Organisation behind the tool
The Climate Impact Lab is a research collaboration led by the Energy Policy Institute at the University of Chicago (EPIC), with contributions from climate scientists, economists, data engineers and risk analysts, and partnerships with academic and international organisations.
What the tool does
- Quantifies local and sectoral impacts of climate change using evidence-based, data-driven methods.
- Integrates historical climate data with socioeconomic information to derive empirical relationships.
- Produces hyperlocal projections of climate effects (e.g. heat, drought, sea-level rise).
- Provides datasets and analytical models (e.g. Human Climate Horizons, Global Downscaled Projections).
- Estimates the social cost of carbon and other greenhouse gases for cost-benefit analysis.
- Offers downloadable research datasets and tools supporting climate impact studies.
Target audience
Primary users include researchers, policymakers, economists and climate analysts. Other audiences comprise investors, public and private sector decision-makers, and sectors requiring climate risk data.
Relevance to finance professionals
- Risk assessment – Enables evaluation of exposure to climate hazards and economic impacts at regional or sector levels.

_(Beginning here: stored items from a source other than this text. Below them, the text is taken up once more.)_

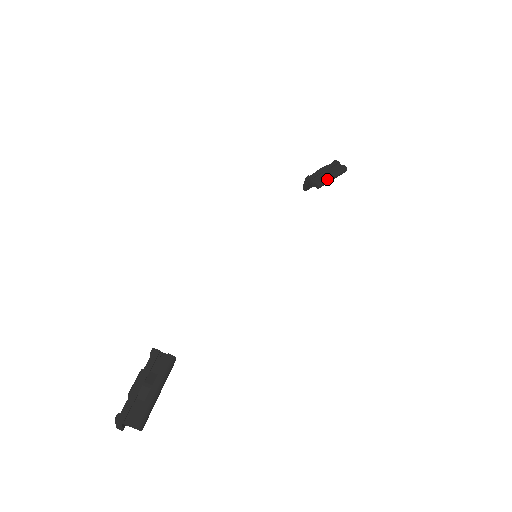
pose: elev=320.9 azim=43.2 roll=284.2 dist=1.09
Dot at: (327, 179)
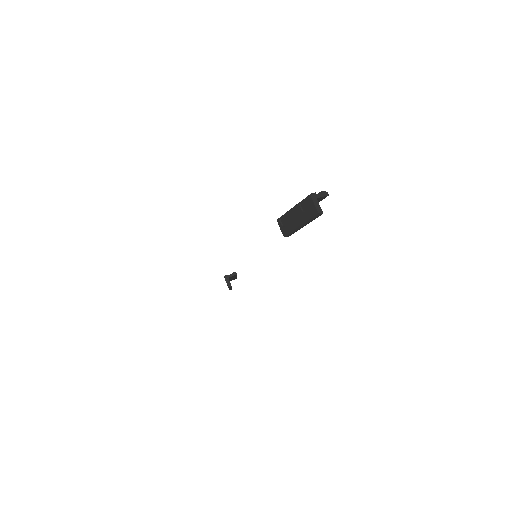
Dot at: occluded
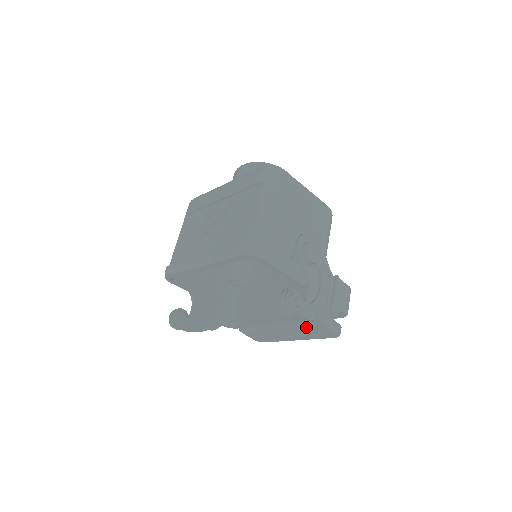
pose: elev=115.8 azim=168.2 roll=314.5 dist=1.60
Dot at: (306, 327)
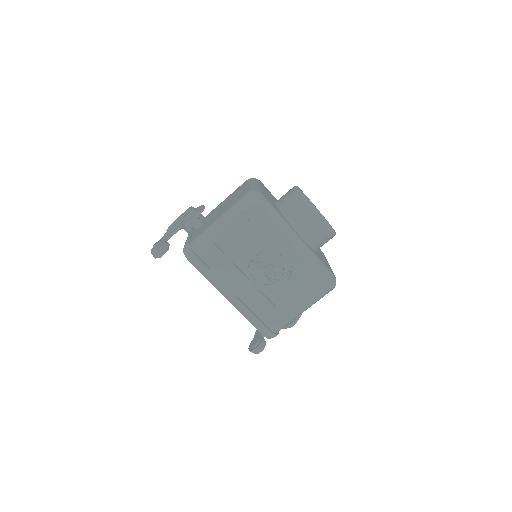
Dot at: occluded
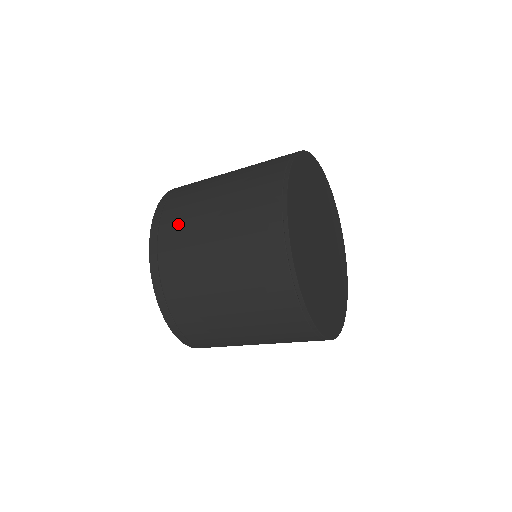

- ESG analysis – Supplies empirical data supporting environmental disclosures and climate-related reporting.
- Market/commodity insights – Offers projections that may inform analysis of agriculture, energy demand, labour productivity, and infrastructure risks.
- Investment context – Supports long-term investment decisions by quantifying future climate costs and informing adaptation and mitigation strategies.